#### Extrait choisi
Novalis, entre poésie & réel absolu

Partant du postulat, énoncé par Novalis, que la poésie élève chaque individu à la totalité à travers une opération de connexion qui lui est propre, l’on ne peut qu’être saisi d’une petite chair de poule à l’ouverture de ce petit livre qui recèle tant d’explosions cachées qui vont, au fil de notre lecture, fissurer le vernis sociétal et laisser, enfin, apparaître le lustre d’une peau tannée par tant d’inconvenances faites à sa personne. Quel individu, normalement constitué, peut survivre dans notre monde contemporain ? Qui parvient à supporter l’innommable et l’immonde quotidien sans risquer de devenir fou, sauf à verser dans le mièvre de la guimauve servie par des médias encombrants, puisque désormais les vessies sont nos lanternes…

 

Urgence donc à revenir à l’essentiel, à passer à plus sérieux après cette partie d’échecs qui, quelle qu’en soit la tournure et la finalité recherchée, ne finira jamais. Autant baisser la garde, abdiquer et, sans couronne mais avec la foi, se ruer dans la félicité d’une harmonie, même temporelle, même vouée au désastre comme tout ce qui a trait à la Beauté, mais au moins l’on aura vécu, senti, joui d’un réel possible, d’un bonheur imprégné de vérité, ici-bas, malgré le chaos dominant et l’invasion des esprits par la suie nauséeuse des idéaux préfabriqués.

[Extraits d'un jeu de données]

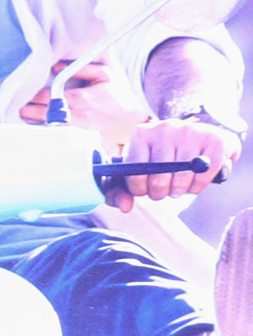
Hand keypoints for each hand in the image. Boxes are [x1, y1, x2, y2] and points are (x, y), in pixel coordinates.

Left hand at [18, 57, 134, 134]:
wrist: (134, 122)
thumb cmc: (119, 98)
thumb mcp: (105, 76)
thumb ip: (83, 68)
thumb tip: (57, 66)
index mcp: (80, 98)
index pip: (47, 97)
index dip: (32, 96)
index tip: (26, 95)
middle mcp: (76, 115)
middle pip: (42, 113)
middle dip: (28, 111)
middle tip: (21, 108)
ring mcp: (78, 130)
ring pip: (48, 127)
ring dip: (35, 124)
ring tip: (25, 119)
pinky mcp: (82, 142)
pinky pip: (60, 139)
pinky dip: (49, 135)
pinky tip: (40, 132)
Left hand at [108, 116, 241, 206]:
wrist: (197, 135)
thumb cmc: (161, 156)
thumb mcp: (137, 167)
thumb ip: (120, 190)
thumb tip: (125, 207)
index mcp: (141, 134)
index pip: (135, 172)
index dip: (139, 189)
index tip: (144, 190)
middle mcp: (165, 128)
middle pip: (160, 177)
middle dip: (160, 192)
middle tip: (163, 191)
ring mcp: (191, 131)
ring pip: (183, 177)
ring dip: (180, 190)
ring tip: (178, 187)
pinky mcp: (214, 138)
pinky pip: (205, 173)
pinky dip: (199, 185)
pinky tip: (193, 184)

#### Consignes
a: D'après l'extrait sur Novalis, à quoi la poésie élève-t-elle chaque individu ?
b: Recopiez sans rien changer un passage de l'extrait sur Novalis, en commençant aux mots « Urgence donc à » et en vous arrêtant après « des idéaux préfabriqués. ».
c: Reprenez l'extrait sur Novalis et poursuivez-le à partir de l'endroit où il s'arrête.

#### Corrigés
a: À la totalité, à travers une opération de connexion qui lui est propre.

b:
Urgence donc à revenir à l’essentiel, à passer à plus sérieux après cette partie d’échecs qui, quelle qu’en soit la tournure et la finalité recherchée, ne finira jamais. Autant baisser la garde, abdiquer et, sans couronne mais avec la foi, se ruer dans la félicité d’une harmonie, même temporelle, même vouée au désastre comme tout ce qui a trait à la Beauté, mais au moins l’on aura vécu, senti, joui d’un réel possible, d’un bonheur imprégné de vérité, ici-bas, malgré le chaos dominant et l’invasion des esprits par la suie nauséeuse des idéaux préfabriqués.

c:
 

Devenir un homme est un art.

 

Novalis, philosophe, scientifique et poète, voulut étudier dans ses fragments toutes les connexions possibles avec comme axe de réflexion la poésie, au centre du dilemme, à part, comme dans une bulle, mais interconnectée avec les autres disciplines afin de tenter de décrypter l’univers. Durant toute son existence, Novalis n’aura de cesse d’écrire ces réflexions, petites phrases qu’il ne considérait pas comme une œuvre mais plutôt un matériau nécessaire à sa réflexion. Riches souvent, hermétiques parfois voire contradictoires, l’intégralité de ses fragments peint l’évolution d’une pensée, non une vérité absolue, ce que ce florilège démontre.

Novalis fera en sorte que l’artiste créateur se trouve en état de générer son propre univers au moyen du langage et des mots qu’il n’utilise plus pour figurer le prétendument réel, mais pour créer de l’intérieur une autre réalité, autonome, affranchie de la loi de causalité et de ses contingences : celle de la poésie absolue. Au diable les contingences extérieures, les obligations morales, les consciences professionnelles ! Ecrire exige une abnégation totale, et pour faire resurgir la poésie absolue, seule capable de révolutionner l’activité littéraire à défaut des esprits lobotomisés devant les écrans plats, Novalis laissera à la postérité Henri d’Ofterdingen.

 

Le véritable poète est omniscient – il est un monde réel en petit.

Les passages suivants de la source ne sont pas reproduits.